Бернард отрицательно покачал головой, поднимая взгляд на отца.

– Я приготовил рис с грибами и рыбу. Идем, – Грегор улыбнулся и, махнув рукой, направился к лестнице.

– Пап, – обратился Бернард, когда нагнал его. Когда-то они с отцом были примерно одного роста, но в последние годы Грегор стал как-то быстро стареть и горбиться. – Ты опять забыл выпить свои таблетки. Я оставляю записки и звоню тебе, но не могу контролировать каждый твой шаг.

– Прости. Кладу трубку и сразу же забываю. Ничего не могу с собой поделать, – ответил отец, виновато улыбнулся и похлопал Бернарда по плечу. – А ты забываешь ужинать. Мне надо бегать за тобой как за маленьким ребенком?

От этой «шутки» у Бернарда внутри все похолодело и сжалось. Он потянулся к воспоминаниям. К темному пятну на них, образовавшемуся в тот сложный период, когда Грегор и вовсе позабыл, что у него есть сын.

«Ты не бегал за мной как за ребенком. Так что ты и понятия не имеешь, каково это», – обратился он к отцу мысленно, но вслух не произнес ни слова, хотя хотелось бросить эту фразу прямо ему в лицо. Но нельзя, нельзя устраивать скандал из-за детских обид. У отца больное сердце, тем более он вечно забывает принимать лекарство…

«Поэтому сосчитай до десяти и успокойся, Берни», – мысленно посоветовал он сам себе.

К тому времени, как они оказались около кухни, Бернарду удалось отстраниться от болезненных воспоминаний и развеять вкус застарелой обиды.

– Ладно, Берни, – виновато улыбнулся отец, – я выпью таблетки и пойду спать. Ты поешь и тоже ложись, выглядишь уставшим. Много дел в студии? Еще, наверное, и Ньюмен работы подкинул. Тебе бы помощника…

«…или закрыть студию и вовсе уехать из города», – пронеслось в голове.

– Ты обновляешь то объявление?

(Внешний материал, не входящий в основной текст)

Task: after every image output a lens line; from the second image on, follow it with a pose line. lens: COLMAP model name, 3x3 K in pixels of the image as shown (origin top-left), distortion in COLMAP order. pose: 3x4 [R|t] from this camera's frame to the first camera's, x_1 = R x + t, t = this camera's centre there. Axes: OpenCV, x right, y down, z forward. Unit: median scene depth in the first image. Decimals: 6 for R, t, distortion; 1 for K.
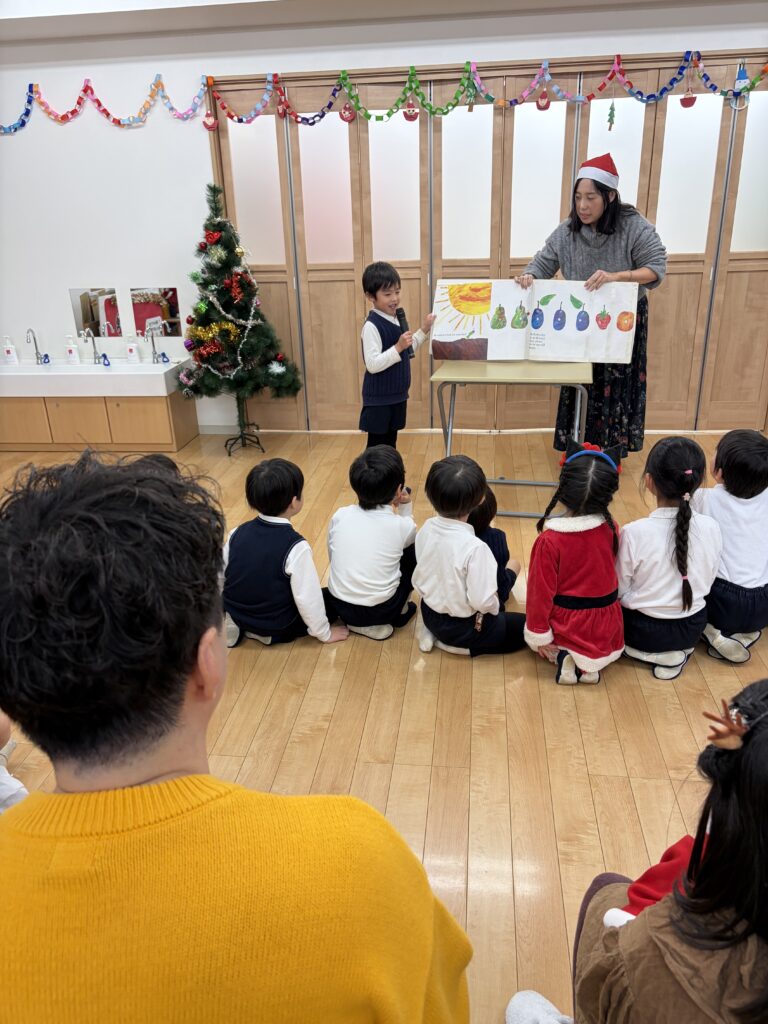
lens RADIAL K [[772.6, 0, 384.7], [0, 772.6, 518.6], [0, 0, 1]] dist [0.036640, -0.039737]
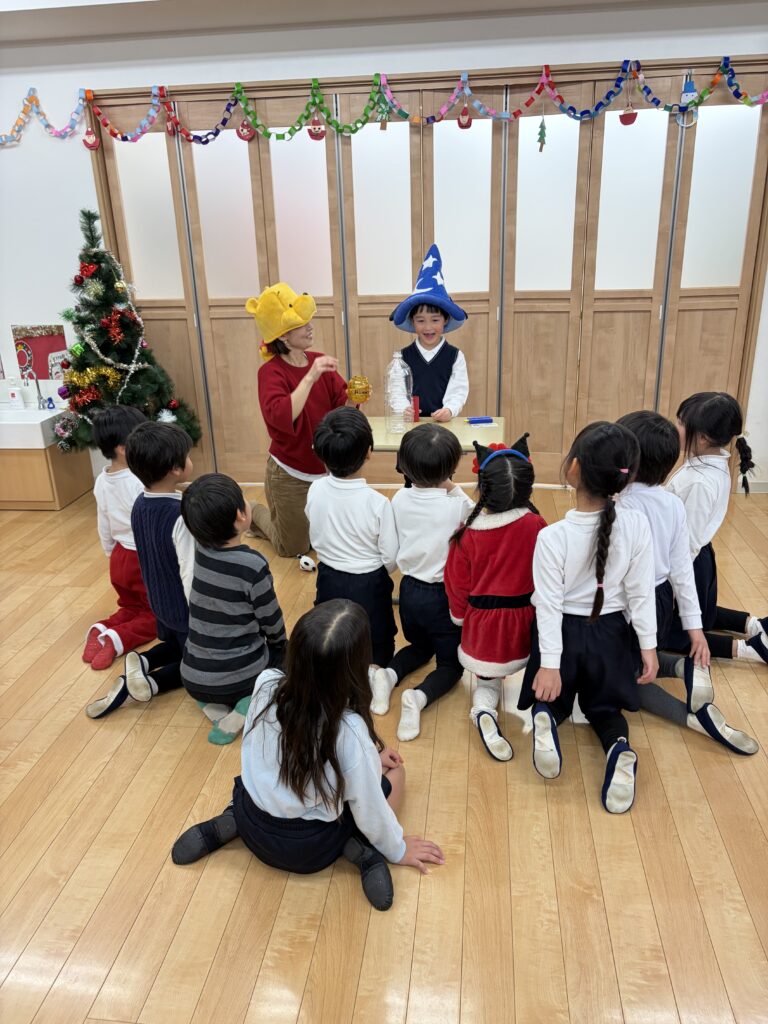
lens RADIAL K [[772.6, 0, 387.9], [0, 772.6, 515.9], [0, 0, 1]] dist [0.036640, -0.039737]
pose [[0.999999, 0.001522, -0.000560, 0.114523], [-0.001536, 0.999668, -0.025717, -0.062467], [0.000520, 0.025717, 0.999669, 0.129508]]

Что, до сих пор не нашлось желающих?

– Обновляю, не нашлось, – повторил Бернард, предпочитая опустить подробности относительно нового знакомого.

Бернард сомневался, что человек с таким характером, как у Юэна, согласится на работу в духе «подай-принеси». Скучно. Это ведь не драмкружок. И не клуб или бар, где можно устроить или влипнуть в драку по пьяни.

Выпив лекарство, Грегор отправился в свою спальню, как обычно, заперев дверь изнутри. Бернард не знал, что происходило там, как выглядела комната и почему отец всегда закрывал ее на ключ. В его личное пространство вторгаться не решался. Бернард мог только предполагать, что тот хранил у себя коробки со снимками, так как помнил, что их всегда было много, а потом они куда-то исчезли.

В целом такое положение дел его даже устраивало. Отец не водил женщин и, судя по тому, как по выходным заталкивал пылесос в комнату, стабильно там убирался. Этого было достаточно. Они оба взрослые люди. Грегору пятьдесят восемь лет, Бернарду – двадцать три, однако разница в возрасте никогда не ощущалась так остро, как сейчас. Они жили в одном доме, смотрели телевизор, сидя на диване, ели за одним столом, могли поддержать беседу о погоде, городских новостях, поверхностно об общих делах студии, не касаясь темы фотографий, или о чем-нибудь еще отстраненном, но давно жили разными жизнями. Очень давно. Это началось еще до того, как Бернард стал совершеннолетним. Грегор не поучал сына, а тот, в свою очередь, не испытывал к отцу неприязни за поучения. Но так же они не делились друг с другом чем-то действительно важным. Не разговаривали по душам. Каждый существовал в своем мире.